Top of SUPPLIED TEXT
United States v. Derneval Dimmer
This text of United States v. Derneval Dimmer (United States v. Derneval Dimmer) is published on Counsel Stack Legal Research, covering Court of Appeals for the Ninth Circuit primary law. Counsel Stack provides free access to over 12 million legal documents including statutes, case law, regulations, and constitutions.
Opinion
NOT FOR PUBLICATION FILED UNITED STATES COURT OF APPEALS APR 14 2020 MOLLY C. DWYER, CLERK U.S. COURT OF APPEALS FOR THE NINTH CIRCUIT
UNITED STATES OF AMERICA, No. 19-30106
Plaintiff-Appellee, D.C. No. 3:12-cr-00056-TMB-7
v.
DERNEVAL RODNELL DIMMER, AKA MEMORANDUM* Big Cuz, AKA Pedro Dimmer, AKA Jabba,
Defendant-Appellant.
Appeal from the United States District Court for the District of Alaska Timothy M. Burgess, District Judge, Presiding
Submitted April 7, 2020**
Before: TASHIMA, BYBEE, and WATFORD, Circuit Judges.
Bottom of SUPPLIED TEXT
## TASK INSTRUCTIONS:
**a)** Answer these questions about the Dimmer appeal opinion:
(i) Which district court did the appeal come from?
(ii) On what date was the case submitted?
(iii) Which circuit judges heard it?
**b)** Continue the Dimmer appeal opinion, starting after its list of circuit judges.
Top of EXTRACTED ENTRIES
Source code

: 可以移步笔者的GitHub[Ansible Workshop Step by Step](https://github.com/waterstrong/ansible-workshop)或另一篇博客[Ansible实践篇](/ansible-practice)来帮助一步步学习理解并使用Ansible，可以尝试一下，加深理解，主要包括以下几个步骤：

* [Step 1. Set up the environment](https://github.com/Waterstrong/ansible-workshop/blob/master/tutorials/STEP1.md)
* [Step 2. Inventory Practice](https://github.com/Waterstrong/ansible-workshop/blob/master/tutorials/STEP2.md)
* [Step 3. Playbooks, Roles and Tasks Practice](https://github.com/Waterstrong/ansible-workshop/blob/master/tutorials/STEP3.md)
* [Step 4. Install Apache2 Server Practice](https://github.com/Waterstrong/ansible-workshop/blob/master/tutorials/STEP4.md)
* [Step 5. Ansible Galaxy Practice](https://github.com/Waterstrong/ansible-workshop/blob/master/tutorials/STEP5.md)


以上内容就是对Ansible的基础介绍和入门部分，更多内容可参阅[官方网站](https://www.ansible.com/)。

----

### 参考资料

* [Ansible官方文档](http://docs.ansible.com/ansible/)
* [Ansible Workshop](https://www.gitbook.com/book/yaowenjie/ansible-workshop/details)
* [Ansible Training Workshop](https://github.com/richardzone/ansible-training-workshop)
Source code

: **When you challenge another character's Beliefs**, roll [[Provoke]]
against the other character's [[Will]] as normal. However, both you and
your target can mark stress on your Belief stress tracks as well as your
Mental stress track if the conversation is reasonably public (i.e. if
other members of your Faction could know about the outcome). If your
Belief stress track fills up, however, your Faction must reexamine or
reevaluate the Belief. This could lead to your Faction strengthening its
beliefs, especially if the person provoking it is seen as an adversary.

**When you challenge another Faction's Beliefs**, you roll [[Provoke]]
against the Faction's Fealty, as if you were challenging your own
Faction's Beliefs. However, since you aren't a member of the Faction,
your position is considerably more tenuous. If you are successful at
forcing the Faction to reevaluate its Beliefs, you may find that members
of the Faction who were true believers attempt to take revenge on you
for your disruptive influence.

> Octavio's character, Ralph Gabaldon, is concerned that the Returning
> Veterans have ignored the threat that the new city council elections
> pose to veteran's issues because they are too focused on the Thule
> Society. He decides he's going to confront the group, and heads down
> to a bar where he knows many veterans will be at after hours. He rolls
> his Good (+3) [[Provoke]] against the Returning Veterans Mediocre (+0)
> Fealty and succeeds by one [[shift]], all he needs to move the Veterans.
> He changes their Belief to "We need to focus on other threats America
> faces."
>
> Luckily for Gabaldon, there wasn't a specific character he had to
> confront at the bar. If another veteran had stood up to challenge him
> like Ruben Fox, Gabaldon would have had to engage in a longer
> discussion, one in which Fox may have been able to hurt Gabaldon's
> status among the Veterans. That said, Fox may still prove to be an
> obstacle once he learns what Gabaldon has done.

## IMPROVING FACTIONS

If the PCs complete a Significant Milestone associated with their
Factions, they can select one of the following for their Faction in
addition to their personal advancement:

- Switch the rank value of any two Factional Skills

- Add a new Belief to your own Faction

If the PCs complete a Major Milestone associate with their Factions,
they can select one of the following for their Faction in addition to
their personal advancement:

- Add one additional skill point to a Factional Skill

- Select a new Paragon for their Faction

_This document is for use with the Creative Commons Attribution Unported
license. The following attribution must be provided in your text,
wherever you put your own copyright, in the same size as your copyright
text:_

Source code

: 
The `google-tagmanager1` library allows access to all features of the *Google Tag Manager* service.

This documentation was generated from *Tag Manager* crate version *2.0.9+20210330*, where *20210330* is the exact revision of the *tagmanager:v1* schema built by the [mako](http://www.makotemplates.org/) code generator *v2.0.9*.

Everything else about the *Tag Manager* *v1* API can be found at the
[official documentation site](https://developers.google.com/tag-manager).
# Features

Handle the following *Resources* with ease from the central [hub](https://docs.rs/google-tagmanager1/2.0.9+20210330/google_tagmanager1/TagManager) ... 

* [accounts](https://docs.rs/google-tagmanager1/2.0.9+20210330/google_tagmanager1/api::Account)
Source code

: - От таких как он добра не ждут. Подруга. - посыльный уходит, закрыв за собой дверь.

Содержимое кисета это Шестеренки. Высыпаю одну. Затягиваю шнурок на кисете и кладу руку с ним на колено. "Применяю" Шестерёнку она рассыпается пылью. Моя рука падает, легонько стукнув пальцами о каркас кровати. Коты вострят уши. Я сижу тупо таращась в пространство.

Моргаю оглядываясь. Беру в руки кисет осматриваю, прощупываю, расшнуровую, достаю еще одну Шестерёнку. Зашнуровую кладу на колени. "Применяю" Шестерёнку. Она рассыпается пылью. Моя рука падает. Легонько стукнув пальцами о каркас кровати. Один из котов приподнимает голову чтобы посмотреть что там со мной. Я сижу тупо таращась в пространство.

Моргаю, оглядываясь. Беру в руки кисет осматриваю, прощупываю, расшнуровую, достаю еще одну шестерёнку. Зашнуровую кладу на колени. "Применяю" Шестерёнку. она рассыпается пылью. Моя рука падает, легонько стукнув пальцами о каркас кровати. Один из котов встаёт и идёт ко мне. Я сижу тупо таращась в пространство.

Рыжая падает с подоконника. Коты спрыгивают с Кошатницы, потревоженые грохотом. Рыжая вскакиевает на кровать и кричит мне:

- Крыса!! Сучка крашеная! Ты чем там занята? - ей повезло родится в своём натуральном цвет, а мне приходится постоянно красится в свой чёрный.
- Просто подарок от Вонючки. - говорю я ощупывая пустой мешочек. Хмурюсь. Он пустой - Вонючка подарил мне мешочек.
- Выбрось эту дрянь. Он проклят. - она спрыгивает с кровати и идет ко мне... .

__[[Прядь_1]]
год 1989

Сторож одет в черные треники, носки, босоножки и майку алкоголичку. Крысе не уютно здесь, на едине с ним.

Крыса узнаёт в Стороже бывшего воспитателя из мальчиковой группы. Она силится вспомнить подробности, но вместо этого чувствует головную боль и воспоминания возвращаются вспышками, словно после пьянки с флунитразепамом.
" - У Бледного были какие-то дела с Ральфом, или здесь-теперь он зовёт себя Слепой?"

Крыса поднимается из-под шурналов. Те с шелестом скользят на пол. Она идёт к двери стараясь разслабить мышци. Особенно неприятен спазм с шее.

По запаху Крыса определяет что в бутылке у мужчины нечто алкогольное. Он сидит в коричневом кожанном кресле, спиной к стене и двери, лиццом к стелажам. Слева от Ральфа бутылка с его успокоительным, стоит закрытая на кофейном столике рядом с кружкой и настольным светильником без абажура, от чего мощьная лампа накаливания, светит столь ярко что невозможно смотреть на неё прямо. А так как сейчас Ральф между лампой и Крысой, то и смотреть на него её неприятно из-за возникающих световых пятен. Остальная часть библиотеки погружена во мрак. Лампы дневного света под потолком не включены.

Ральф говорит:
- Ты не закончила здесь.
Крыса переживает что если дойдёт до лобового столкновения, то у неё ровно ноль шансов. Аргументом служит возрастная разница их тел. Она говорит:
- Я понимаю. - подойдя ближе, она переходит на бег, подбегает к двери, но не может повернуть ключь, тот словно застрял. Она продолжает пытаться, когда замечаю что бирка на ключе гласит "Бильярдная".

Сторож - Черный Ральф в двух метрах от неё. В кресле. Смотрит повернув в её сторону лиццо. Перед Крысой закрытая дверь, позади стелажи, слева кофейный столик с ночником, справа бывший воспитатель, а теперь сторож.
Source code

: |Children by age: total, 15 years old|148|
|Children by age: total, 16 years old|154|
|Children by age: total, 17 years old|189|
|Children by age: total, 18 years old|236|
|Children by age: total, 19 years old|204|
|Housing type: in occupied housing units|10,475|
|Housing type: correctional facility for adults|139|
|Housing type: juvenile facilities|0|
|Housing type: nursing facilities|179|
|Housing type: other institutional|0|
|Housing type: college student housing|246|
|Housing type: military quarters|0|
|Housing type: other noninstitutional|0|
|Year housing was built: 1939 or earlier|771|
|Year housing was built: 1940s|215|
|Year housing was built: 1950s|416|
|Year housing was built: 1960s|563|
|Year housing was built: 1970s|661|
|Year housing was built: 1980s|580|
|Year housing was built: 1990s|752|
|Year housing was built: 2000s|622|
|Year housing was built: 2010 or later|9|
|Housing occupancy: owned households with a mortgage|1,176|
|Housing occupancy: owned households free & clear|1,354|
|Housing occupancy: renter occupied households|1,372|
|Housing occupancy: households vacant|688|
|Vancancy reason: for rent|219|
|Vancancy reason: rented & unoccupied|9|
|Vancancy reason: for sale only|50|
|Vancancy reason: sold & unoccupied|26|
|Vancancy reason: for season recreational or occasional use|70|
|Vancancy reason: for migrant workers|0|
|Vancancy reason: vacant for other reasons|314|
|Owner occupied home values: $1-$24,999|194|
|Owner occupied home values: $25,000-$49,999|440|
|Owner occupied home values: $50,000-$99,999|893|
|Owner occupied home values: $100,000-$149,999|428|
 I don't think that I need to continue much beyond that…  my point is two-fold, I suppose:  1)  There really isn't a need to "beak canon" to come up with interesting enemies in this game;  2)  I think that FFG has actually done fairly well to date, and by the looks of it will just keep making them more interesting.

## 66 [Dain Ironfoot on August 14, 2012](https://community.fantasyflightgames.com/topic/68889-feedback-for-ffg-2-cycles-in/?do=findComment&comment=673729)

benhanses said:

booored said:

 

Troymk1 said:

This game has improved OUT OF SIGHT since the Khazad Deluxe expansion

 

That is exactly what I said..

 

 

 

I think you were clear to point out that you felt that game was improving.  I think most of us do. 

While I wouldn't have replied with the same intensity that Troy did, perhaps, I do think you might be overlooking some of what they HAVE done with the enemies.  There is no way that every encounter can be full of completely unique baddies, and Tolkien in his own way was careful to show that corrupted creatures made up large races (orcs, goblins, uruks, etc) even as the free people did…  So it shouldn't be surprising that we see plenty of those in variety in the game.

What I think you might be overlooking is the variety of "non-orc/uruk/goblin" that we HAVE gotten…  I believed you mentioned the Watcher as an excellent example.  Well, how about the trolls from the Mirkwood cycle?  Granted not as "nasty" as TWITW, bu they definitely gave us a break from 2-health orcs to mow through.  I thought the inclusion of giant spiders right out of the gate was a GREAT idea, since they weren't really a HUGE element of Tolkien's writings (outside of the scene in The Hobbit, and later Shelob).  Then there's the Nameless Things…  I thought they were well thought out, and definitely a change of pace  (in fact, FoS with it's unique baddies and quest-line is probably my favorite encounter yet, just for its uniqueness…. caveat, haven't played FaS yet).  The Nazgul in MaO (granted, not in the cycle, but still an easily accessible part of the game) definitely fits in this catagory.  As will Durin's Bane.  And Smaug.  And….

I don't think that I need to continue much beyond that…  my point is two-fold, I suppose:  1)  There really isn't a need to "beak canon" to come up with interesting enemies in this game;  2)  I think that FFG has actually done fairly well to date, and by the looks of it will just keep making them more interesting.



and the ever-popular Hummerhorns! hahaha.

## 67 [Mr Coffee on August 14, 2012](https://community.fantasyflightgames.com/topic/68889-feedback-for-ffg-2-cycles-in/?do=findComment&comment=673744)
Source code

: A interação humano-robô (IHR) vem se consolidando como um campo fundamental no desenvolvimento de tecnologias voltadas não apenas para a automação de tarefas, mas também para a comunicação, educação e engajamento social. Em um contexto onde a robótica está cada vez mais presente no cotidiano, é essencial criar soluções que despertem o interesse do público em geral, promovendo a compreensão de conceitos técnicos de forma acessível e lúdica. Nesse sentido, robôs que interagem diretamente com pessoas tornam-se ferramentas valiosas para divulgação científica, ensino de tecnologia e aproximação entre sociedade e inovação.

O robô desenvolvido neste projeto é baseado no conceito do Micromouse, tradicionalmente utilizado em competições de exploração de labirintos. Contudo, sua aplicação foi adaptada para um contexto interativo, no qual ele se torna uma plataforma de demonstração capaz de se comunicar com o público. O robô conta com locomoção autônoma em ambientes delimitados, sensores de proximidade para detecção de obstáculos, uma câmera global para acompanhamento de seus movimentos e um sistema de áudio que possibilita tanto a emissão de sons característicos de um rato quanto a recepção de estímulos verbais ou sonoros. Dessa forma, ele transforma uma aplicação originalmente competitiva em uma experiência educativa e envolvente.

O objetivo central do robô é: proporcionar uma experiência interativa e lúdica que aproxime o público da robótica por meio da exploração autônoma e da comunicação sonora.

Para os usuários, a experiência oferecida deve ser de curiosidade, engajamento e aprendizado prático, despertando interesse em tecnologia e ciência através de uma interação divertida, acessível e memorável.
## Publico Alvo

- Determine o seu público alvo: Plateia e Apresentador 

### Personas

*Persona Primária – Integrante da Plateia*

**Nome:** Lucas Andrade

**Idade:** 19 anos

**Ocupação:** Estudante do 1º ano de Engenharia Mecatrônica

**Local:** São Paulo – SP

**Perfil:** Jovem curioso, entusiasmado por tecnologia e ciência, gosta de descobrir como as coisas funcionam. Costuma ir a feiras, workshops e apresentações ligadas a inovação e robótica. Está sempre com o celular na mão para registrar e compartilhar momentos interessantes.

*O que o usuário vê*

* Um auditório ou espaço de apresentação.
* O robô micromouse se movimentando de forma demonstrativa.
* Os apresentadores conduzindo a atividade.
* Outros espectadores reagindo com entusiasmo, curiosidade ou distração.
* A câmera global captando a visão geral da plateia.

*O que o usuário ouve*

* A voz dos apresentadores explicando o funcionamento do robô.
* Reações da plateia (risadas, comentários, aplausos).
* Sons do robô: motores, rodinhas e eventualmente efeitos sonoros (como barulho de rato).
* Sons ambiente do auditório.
Bottom of EXTRACTED ENTRIES
## ANSWERS TO THE EXERCISE:
**a)**
(i) The United States District Court for the District of Alaska
(ii) April 7, 2020
(iii) Tashima, Bybee, and Watford

**b)**
Derneval Rodnell Dimmer appeals pro se from the district court’s order
denying his motion for a sentence reduction under 18 U.S.C. § 3582(c)(2). We
have jurisdiction under 28 U.S.C. § 1291. We review de novo the district court’s
determination that Dimmer was ineligible for a reduction, see United States v.
* This disposition is not appropriate for publication and is not precedent except as provided by Ninth Circuit Rule 36-3. ** The panel unanimously concludes this case is suitable for decision without oral argument. See Fed. R. App. P. 34(a)(2). Leniear, 574 F.3d 668, 672 (9th Cir. 2009), and we affirm.
Dimmer contends that the district court erred by treating his motion as a
motion for reconsideration, rather than a new § 3582(c)(2) motion. He also argues
that the district court failed to follow the two-step procedure set forth in Dillon v.
United States, 560 U.S. 817 (2010), or to make supplemental drug findings under
United States v. Mercado-Moreno, 869 F.3d 942 (9th Cir. 2017).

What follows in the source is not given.